Turkey's powerful military has intervened four times since 1960. In 1997 it helped push out a government it deemed an Islamist threat. Gul, was a member of the 1997 government.

"I don't think they can do it. Those days are gone, but that doesn't mean they won't do it," said Semih Idiz, a veteran columnist at liberal daily Milliyet.

Many secularists fear capture of the presidency by AK, created from the ruins of the party ousted in 1997, will weaken the secular state. The president has some powers to veto legislation, influence official appointments and, more sensitive still, is formally commander-in-chief of the armed forces.

AK itself denies any Islamist ambitions and portrays itself as a centrist party free of the corruption that blighted parties swept from office when it won elections overwhelmingly in 2002.

"Many of us are fed up with this government because of its failure to take into account the importance of secularism in people's lives. The AK Party has done some good economic reforms but they fail to be conciliatory and that's because they are Islamists at heart," said student Emre Alpev at Sunday's rally.

ENTRIES SUPPLIED

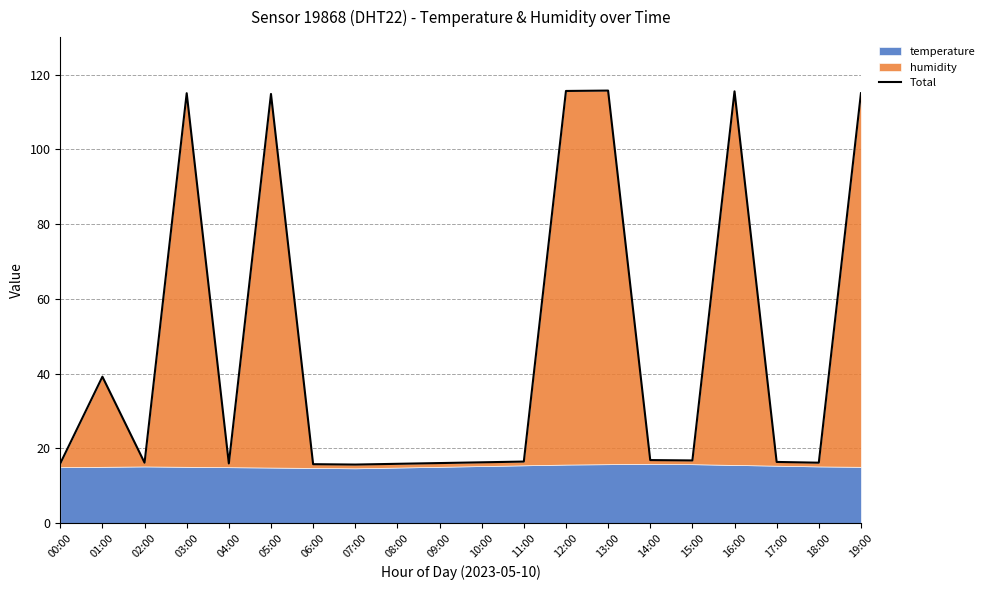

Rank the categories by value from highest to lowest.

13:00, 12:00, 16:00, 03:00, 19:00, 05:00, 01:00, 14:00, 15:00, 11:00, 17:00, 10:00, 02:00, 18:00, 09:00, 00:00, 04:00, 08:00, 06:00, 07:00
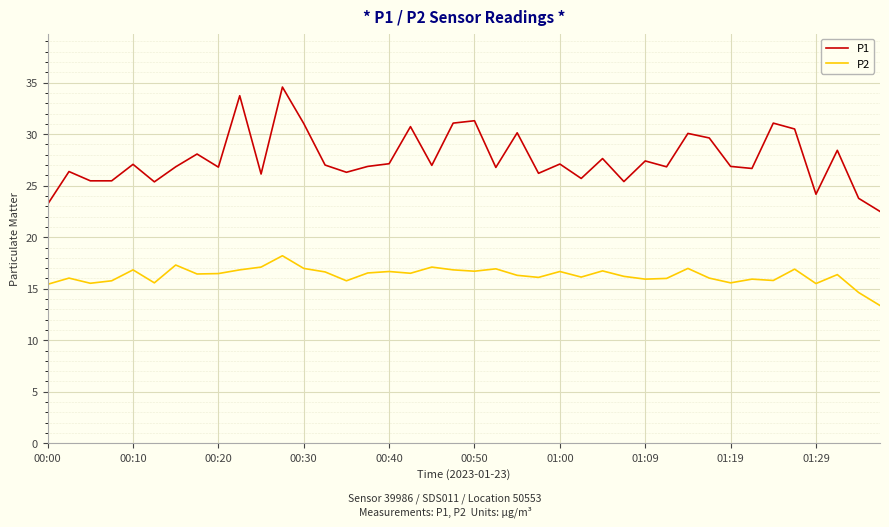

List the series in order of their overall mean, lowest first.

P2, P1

--

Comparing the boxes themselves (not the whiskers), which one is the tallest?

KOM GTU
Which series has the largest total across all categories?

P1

...

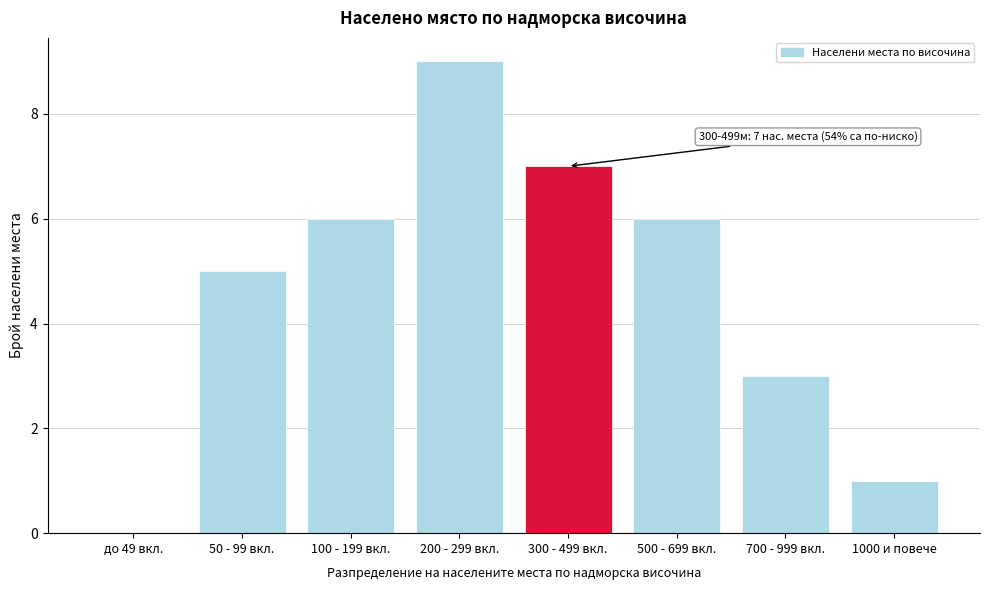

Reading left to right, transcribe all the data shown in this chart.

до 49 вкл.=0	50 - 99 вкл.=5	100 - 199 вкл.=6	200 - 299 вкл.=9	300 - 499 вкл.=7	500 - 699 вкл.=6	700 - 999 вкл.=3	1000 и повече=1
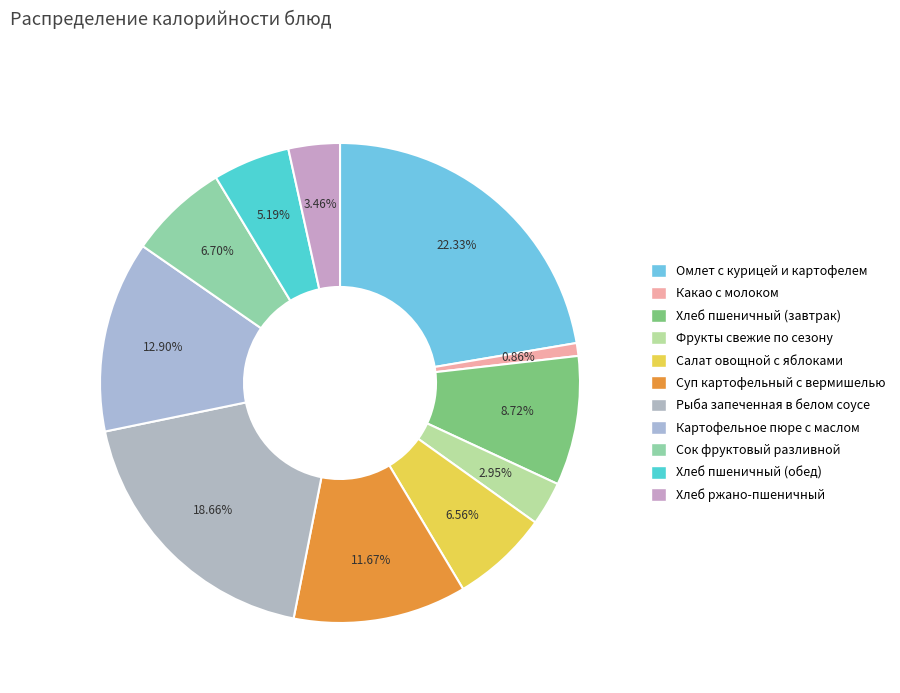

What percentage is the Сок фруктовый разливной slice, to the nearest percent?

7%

TO DO
- a) According to the passage on Turkish politics, how many times has Turkey's military intervened since 1960?
- b) List every line of the listing that contains the string "categories", matching case exactly.
The passage on Turkish politics and the listing come from separate, unrelated sources.

ANSWERS BY TASK
- a) Four times.

- b)
Rank the categories by value from highest to lowest.
Which series has the largest total across all categories?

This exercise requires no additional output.